(Extracted records begins)

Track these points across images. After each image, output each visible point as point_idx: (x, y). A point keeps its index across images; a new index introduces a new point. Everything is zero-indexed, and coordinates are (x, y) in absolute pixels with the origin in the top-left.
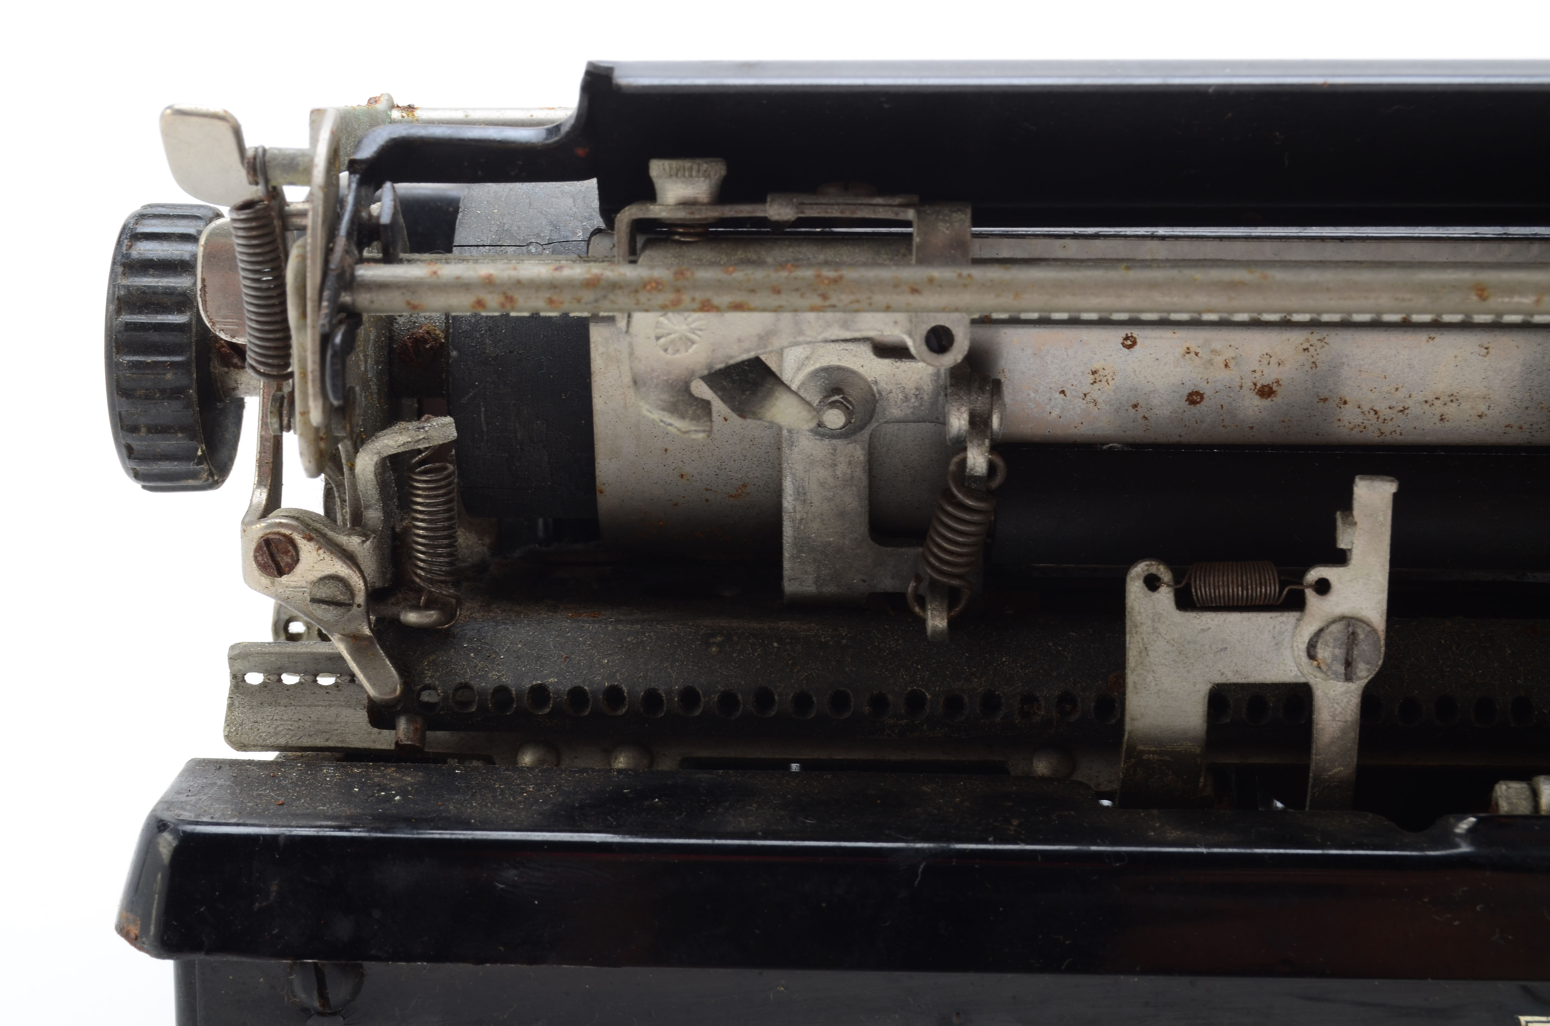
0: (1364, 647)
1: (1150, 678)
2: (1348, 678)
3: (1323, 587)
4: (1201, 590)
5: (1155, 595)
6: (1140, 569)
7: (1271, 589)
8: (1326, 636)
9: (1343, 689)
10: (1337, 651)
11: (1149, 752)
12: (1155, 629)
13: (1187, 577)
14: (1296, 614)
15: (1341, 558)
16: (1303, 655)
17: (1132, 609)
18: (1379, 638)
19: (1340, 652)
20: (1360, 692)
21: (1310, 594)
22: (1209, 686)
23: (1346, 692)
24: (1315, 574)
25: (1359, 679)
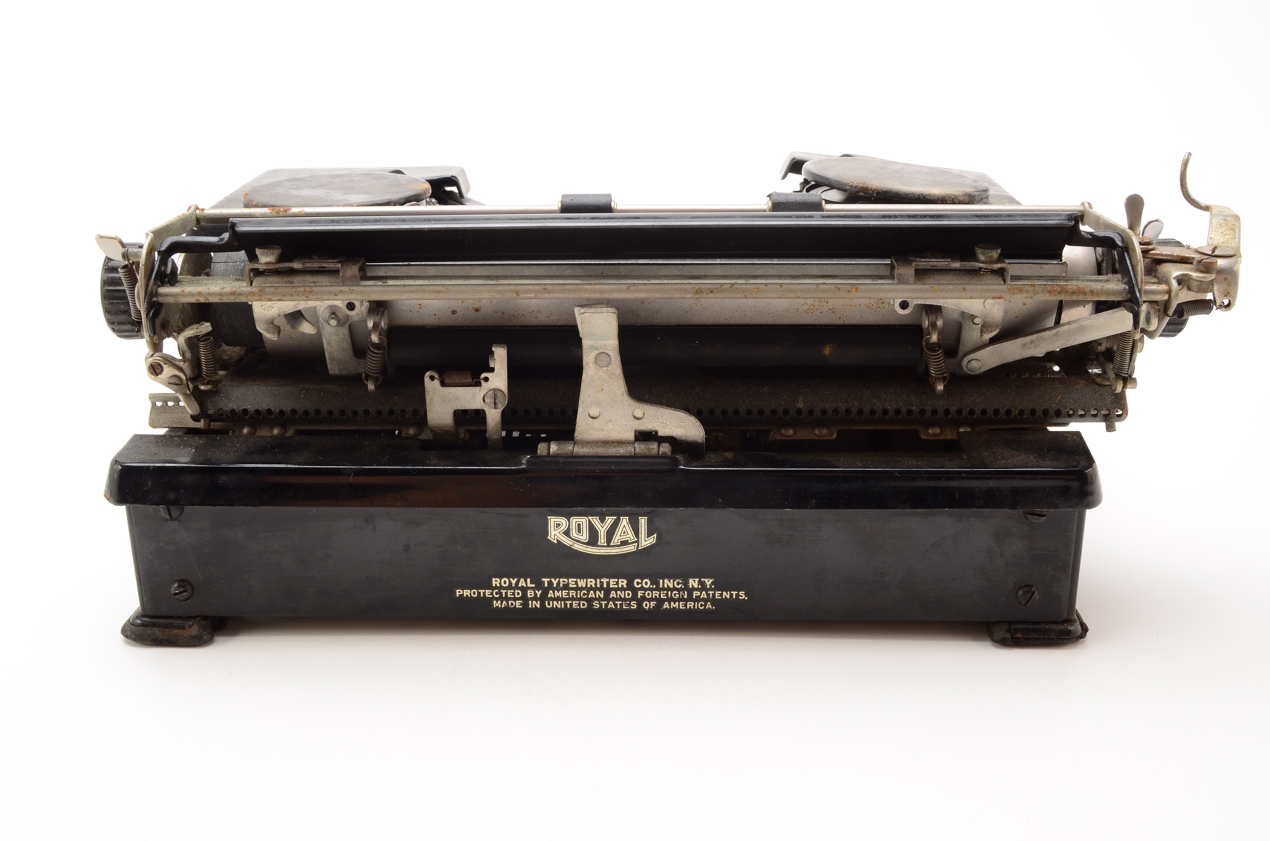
0: (500, 399)
1: (434, 408)
2: (495, 408)
3: (486, 379)
4: (447, 381)
5: (433, 382)
6: (428, 374)
7: (469, 380)
8: (488, 395)
9: (495, 411)
10: (491, 400)
11: (438, 430)
12: (434, 393)
13: (443, 376)
14: (480, 387)
15: (492, 370)
16: (482, 401)
17: (426, 386)
18: (505, 396)
19: (492, 400)
20: (501, 412)
21: (482, 381)
22: (453, 410)
23: (496, 412)
24: (483, 375)
25: (499, 408)
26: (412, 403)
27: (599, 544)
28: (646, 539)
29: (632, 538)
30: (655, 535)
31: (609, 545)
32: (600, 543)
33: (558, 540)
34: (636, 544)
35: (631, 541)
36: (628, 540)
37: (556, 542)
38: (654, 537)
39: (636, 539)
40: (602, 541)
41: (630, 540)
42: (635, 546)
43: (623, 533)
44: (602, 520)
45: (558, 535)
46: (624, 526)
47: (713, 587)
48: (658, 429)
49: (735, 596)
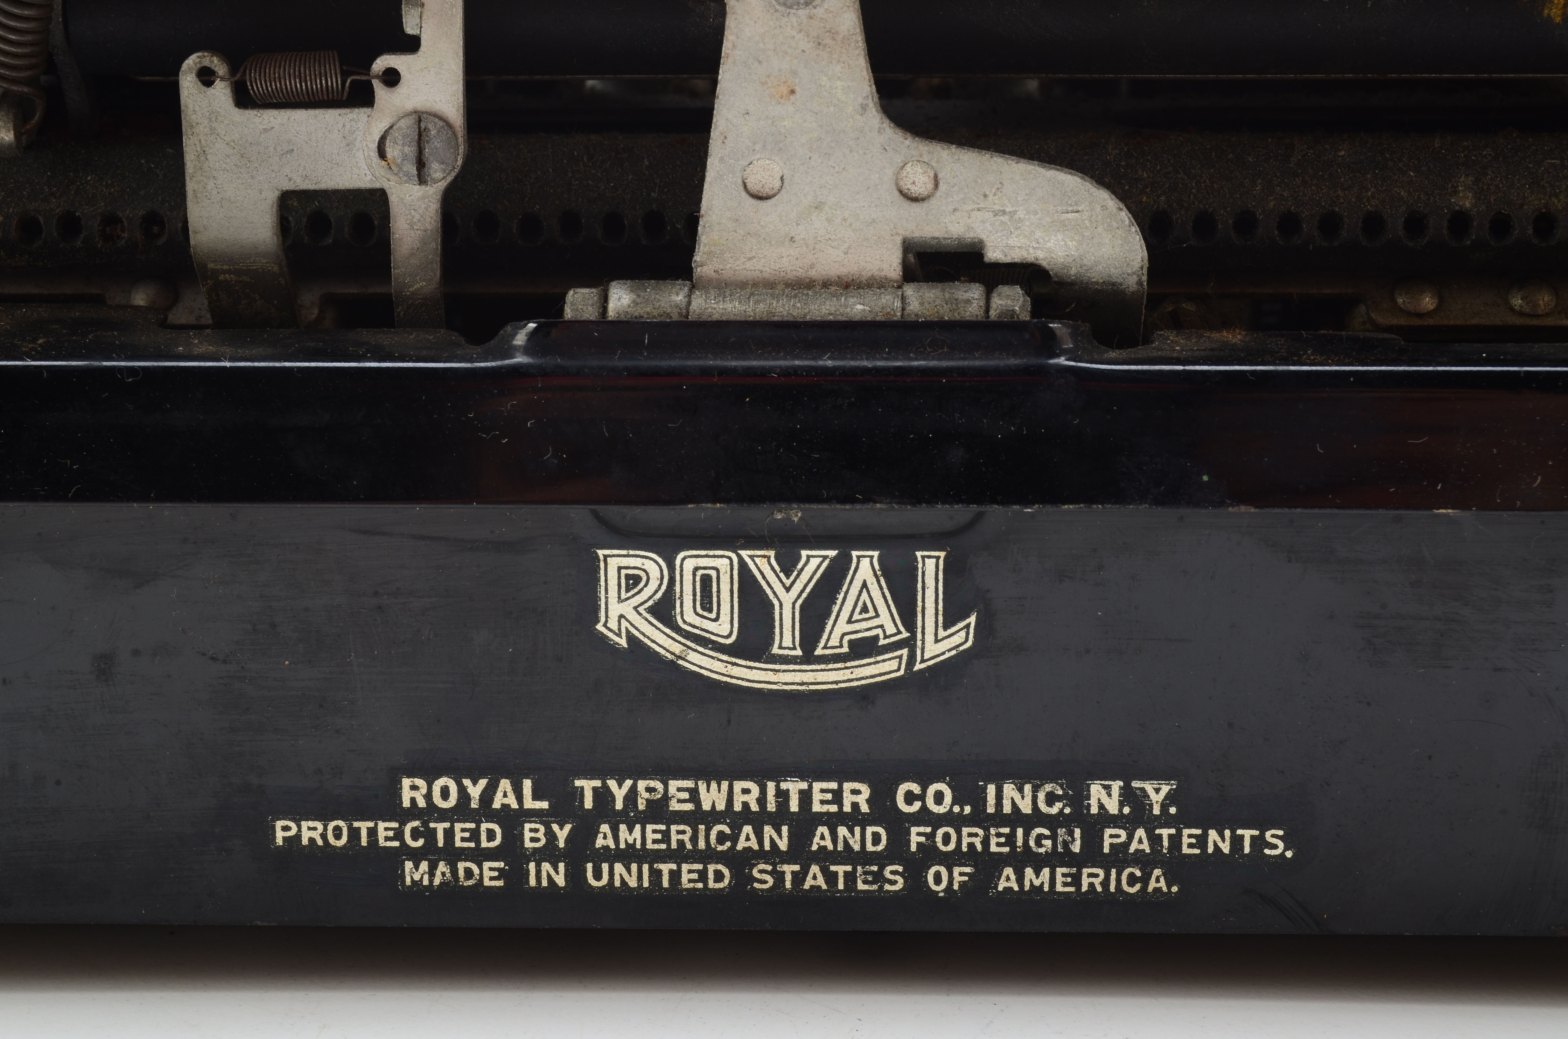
0: (436, 144)
1: (211, 185)
2: (422, 180)
3: (392, 78)
4: (257, 86)
5: (210, 91)
6: (192, 62)
7: (333, 81)
8: (394, 133)
9: (420, 194)
10: (407, 149)
11: (225, 272)
12: (212, 129)
13: (242, 69)
14: (367, 110)
15: (412, 45)
16: (374, 154)
17: (187, 107)
18: (455, 134)
19: (410, 150)
20: (439, 197)
21: (377, 84)
22: (277, 194)
23: (423, 197)
24: (381, 63)
25: (436, 181)
26: (142, 193)
27: (775, 650)
28: (942, 633)
29: (890, 629)
30: (972, 619)
31: (808, 657)
32: (780, 647)
33: (631, 638)
34: (905, 652)
35: (887, 641)
36: (876, 638)
37: (623, 642)
38: (968, 626)
39: (905, 634)
40: (787, 642)
41: (886, 637)
42: (900, 657)
43: (858, 610)
44: (788, 565)
45: (633, 616)
46: (864, 585)
47: (1173, 810)
48: (983, 236)
49: (1251, 846)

(Extracted records ends)

* **Your goal**
Could you set down every record above word for word, leaving out the pictures?

* **Exercise result**
Track these points across images. After each image, output each visible point as point_idx: (x, y). A point keeps its index across images; a new index introduces a new point. Everything is zero-indexed, and coordinates are (x, y) in absolute pixels with the origin in the top-left.
0: (1364, 647)
1: (1150, 678)
2: (1348, 678)
3: (1323, 587)
4: (1201, 590)
5: (1155, 595)
6: (1140, 569)
7: (1271, 589)
8: (1326, 636)
9: (1343, 689)
10: (1337, 651)
11: (1149, 752)
12: (1155, 629)
13: (1187, 577)
14: (1296, 614)
15: (1341, 558)
16: (1303, 655)
17: (1132, 609)
18: (1379, 638)
19: (1340, 652)
20: (1360, 692)
21: (1310, 594)
22: (1209, 686)
23: (1346, 692)
24: (1315, 574)
25: (1359, 679)
0: (500, 399)
1: (434, 408)
2: (495, 408)
3: (486, 379)
4: (447, 381)
5: (433, 382)
6: (428, 374)
7: (469, 380)
8: (488, 395)
9: (495, 411)
10: (491, 400)
11: (438, 430)
12: (434, 393)
13: (443, 376)
14: (480, 387)
15: (492, 370)
16: (482, 401)
17: (426, 386)
18: (505, 396)
19: (492, 400)
20: (501, 412)
21: (482, 381)
22: (453, 410)
23: (496, 412)
24: (483, 375)
25: (499, 408)
26: (412, 403)
27: (599, 544)
28: (646, 539)
29: (632, 538)
30: (655, 535)
31: (609, 545)
32: (600, 543)
33: (558, 540)
34: (636, 544)
35: (631, 541)
36: (628, 540)
37: (556, 542)
38: (654, 537)
39: (636, 539)
40: (602, 541)
41: (630, 540)
42: (635, 546)
43: (623, 533)
44: (602, 520)
45: (558, 535)
46: (624, 526)
47: (713, 587)
48: (658, 429)
49: (735, 596)
0: (436, 144)
1: (211, 185)
2: (422, 180)
3: (392, 78)
4: (257, 86)
5: (210, 91)
6: (192, 62)
7: (333, 81)
8: (394, 133)
9: (420, 194)
10: (407, 149)
11: (225, 272)
12: (212, 129)
13: (242, 69)
14: (367, 110)
15: (412, 45)
16: (374, 154)
17: (187, 107)
18: (455, 134)
19: (410, 150)
20: (439, 197)
21: (377, 84)
22: (277, 194)
23: (423, 197)
24: (381, 63)
25: (436, 181)
26: (142, 193)
27: (775, 650)
28: (942, 633)
29: (890, 629)
30: (972, 619)
31: (808, 657)
32: (780, 647)
33: (631, 638)
34: (905, 652)
35: (887, 641)
36: (876, 638)
37: (623, 642)
38: (968, 626)
39: (905, 634)
40: (787, 642)
41: (886, 637)
42: (900, 657)
43: (858, 610)
44: (788, 565)
45: (633, 616)
46: (864, 585)
47: (1173, 810)
48: (983, 236)
49: (1251, 846)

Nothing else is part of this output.